Remember the fate of who played on our team used to rest on the judgement of someone like Alex Neil in England? ‘If he’s not picking him, how could we?’ That sort of rubbish. Stephen Kenny will be actively looking at players himself and thinking about what they have or could have that he could use – imagine that.

Aaron Connolly is the perfect example. He was rushed in to the Ireland squad – after months of people knowing he was good enough – but only after he scored two goals against Spurs. So he was only considered when he finally got to a level way above playing against Georgia. When the reality is that he was the exact same player with the same talent and qualities a day before he scored two goals against Tottenham.

Kenny won’t miss that.

By the same token, when he said it wouldn’t take a genius to spot Jack Grealish in the underage system, he wasn’t thinking about it in terms of getting him capped for the sake of it before anyone else could, he was thinking about it as a man who can’t believe someone wouldn’t want to use Jack Grealish or Declan Rice for their team. He was thinking about it like a manager.

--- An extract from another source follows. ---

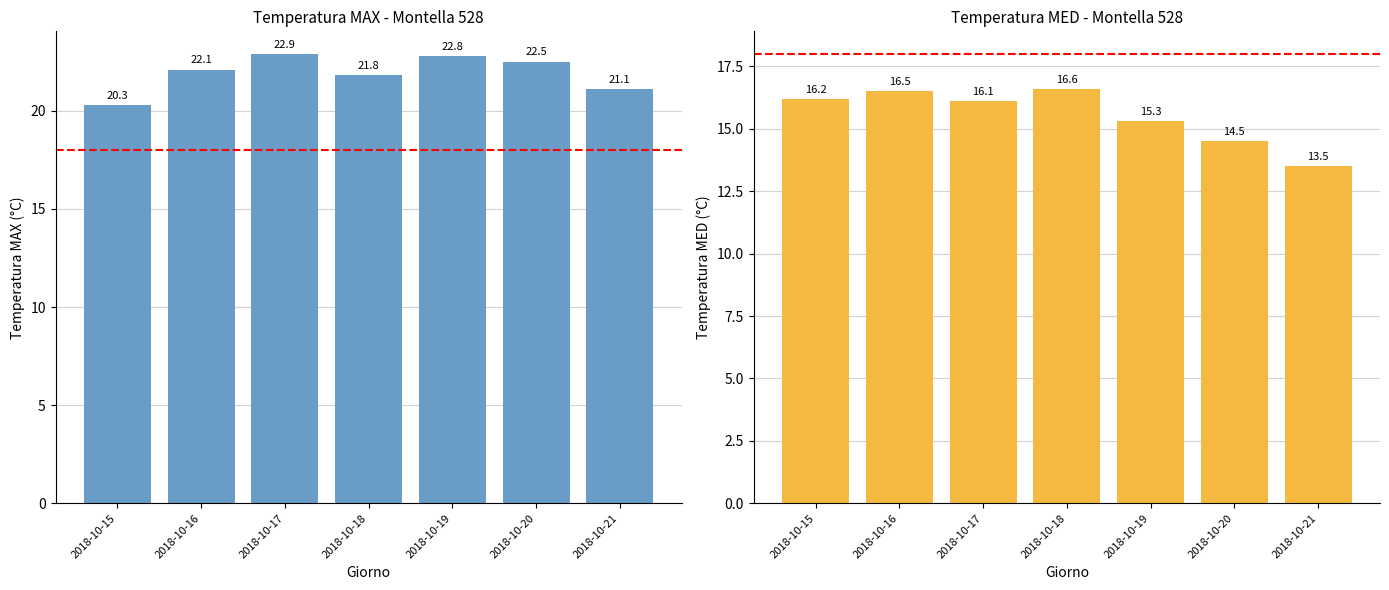

What is the maximum value for Temp MED?

16.6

So when he looks at the team as it is now, he looks at it for how it could be so much more than what it already is.

Just look at how he talks about centre half John Egan.

“I think we’ve got a lot of quality within our senior squad at the moment,” he said upon his appointment this week. 

“I think our back four has been very consistent and I think the addition of John Egan into the back four changes the dynamic of the back four. Rather than have two traditional number 5s, I think that changes everything with how you play.

“I think that gives you a great dimension. With raiding full backs and the composition of the back four, I think that gives you a great platform to go and build the rest.

“We have a lot of talented players.”

Now Ireland have a manager who’s thinking about how to win games, not just hang in there and see what happens.